X = df_clean[['OAT (F)']]
y = df_clean['Power (kW)']
model = LinearRegression()
scores = []
kfold = KFold(n_splits=3, shuffle=True, random_state=42)
for i, (train, test) in enumerate(kfold.split(X, y)):
model.fit(X.iloc[train], y.iloc[train])
score = model.score(X.iloc[test], y.iloc[test])
scores.append(score)
print("R² scores for each fold:", [f"{score:.4f}" for score in scores])
print(f"Average R² score: {np.mean(scores):.4f}")
# Fit the final model on all data
model.fit(X, y)
print(f"Coefficient (slope): {model.coef_[0]:.4f}")
print(f"Intercept: {model.intercept_:.4f}")
R² scores for each fold: ['0.2089', '0.2011', '0.2156'] Average R² score: 0.2085 Coefficient (slope): 0.2297 Intercept: 111.1749
Visualizing the Regression Line
Let's plot the regression line along with our data points ?

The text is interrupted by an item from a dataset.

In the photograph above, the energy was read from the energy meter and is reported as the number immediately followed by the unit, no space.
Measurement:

plt.figure(figsize=(10, 6))
plt.scatter(X, y, alpha=0.6, label='Data Points')
# Create prediction line
x_line = np.linspace(X.min(), X.max(), 100)

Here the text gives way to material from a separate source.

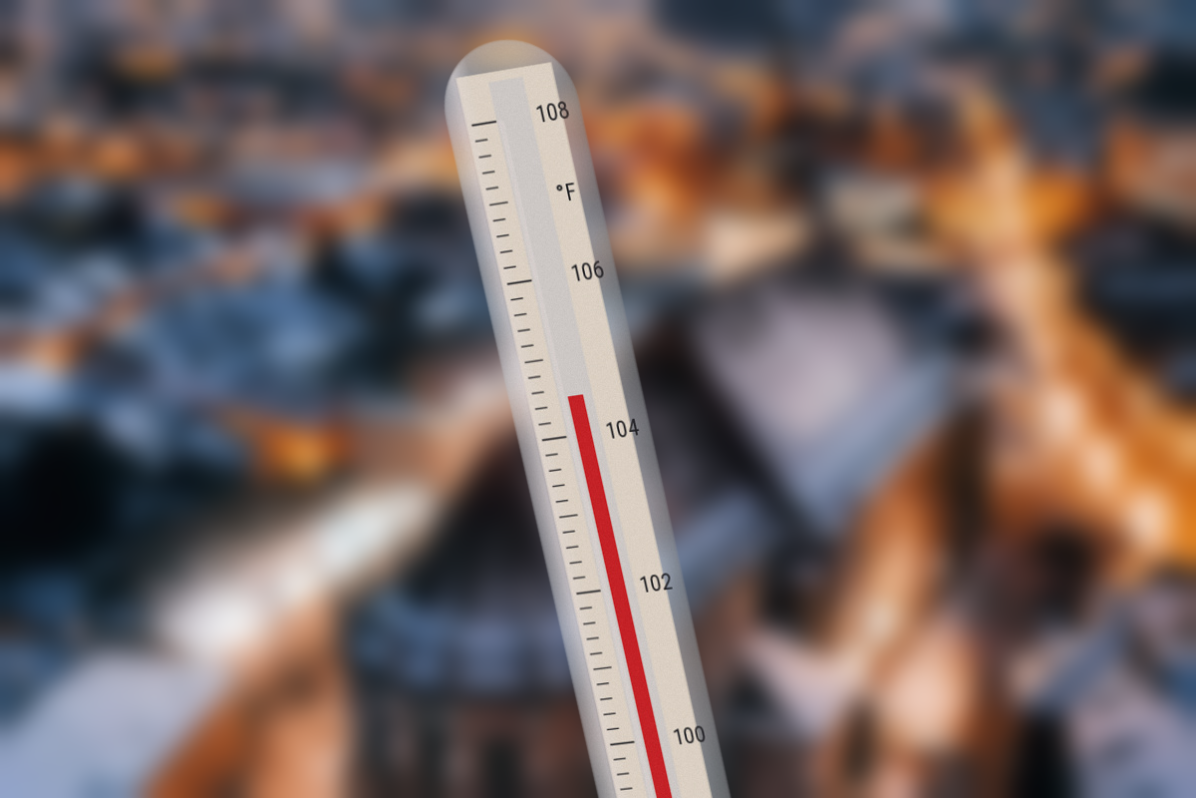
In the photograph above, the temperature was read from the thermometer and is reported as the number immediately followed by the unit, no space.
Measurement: 104.5°F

y_pred = model.predict(x_line.reshape(-1, 1))
plt.plot(x_line, y_pred, color='red', linewidth=2, label='Regression Line')
plt.xlabel('Outdoor Air Temperature (F)')
plt.ylabel('Power (kW)')
plt.title('Linear Regression: OAT vs Power')
plt.legend()
plt.grid(True, alpha=0.3)
plt.show()
# Make a sample prediction
sample_temp = 60
predicted_power = model.predict([[sample_temp]])
print(f"Predicted power consumption at {sample_temp}°F: {predicted_power[0]:.2f} kW")
Predicted power consumption at 60°F: 124.96 kW
Model Performance Summary
| Metric | Value | Interpretation |
|---|---|---|
| R² Score | 0.2085 | Model explains ~21% of variance |
| Correlation | 0.456 | Moderate positive relationship |
| Coefficient | 0.2297 | 1°F increase ? 0.23 kW increase |
Conclusion
In this tutorial, we learned how to perform linear regression using Python. We explored the dataset, removed outliers, validated the linear relationship, and built a predictive model. The model shows a moderate positive relationship between outdoor air temperature and power consumption, though additional features could improve prediction accuracy.